### TASK BRIEF
The output must start at the line containing "KREIS RECKLINGHAUSEN" in the records below and stop at the last line, matching each line exactly and leaving out every picture.

### INFORMATION GIVEN

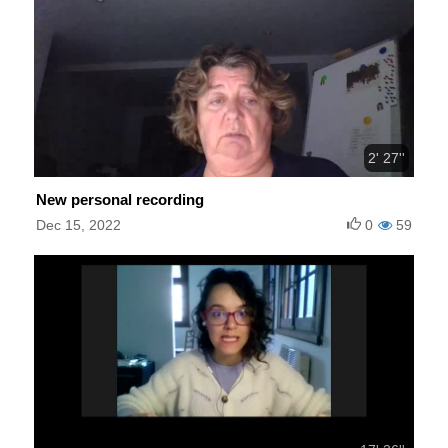
2' 27''
New personal recording
Dec 15, 2022
0
59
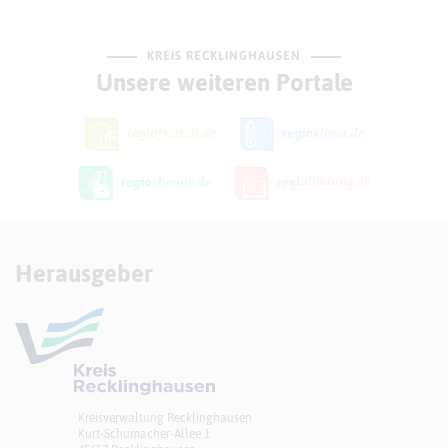
KREIS RECKLINGHAUSEN
Unsere weiteren Portale
Herausgeber
Kreisverwaltung Recklinghausen
Kurt-Schumacher-Allee 1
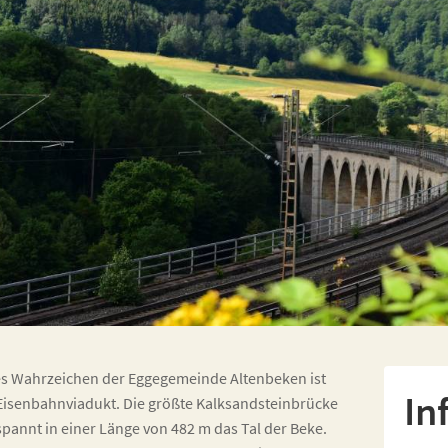
s Wahrzeichen der Eggegemeinde Altenbeken ist
In
Eisenbahnviadukt. Die größte Kalksandsteinbrücke
pannt in einer Länge von 482 m das Tal der Beke.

### SOLUTION TO THE EXERCISE
KREIS RECKLINGHAUSEN
Unsere weiteren Portale
Herausgeber
Kreisverwaltung Recklinghausen
Kurt-Schumacher-Allee 1
s Wahrzeichen der Eggegemeinde Altenbeken ist
In
Eisenbahnviadukt. Die größte Kalksandsteinbrücke
pannt in einer Länge von 482 m das Tal der Beke.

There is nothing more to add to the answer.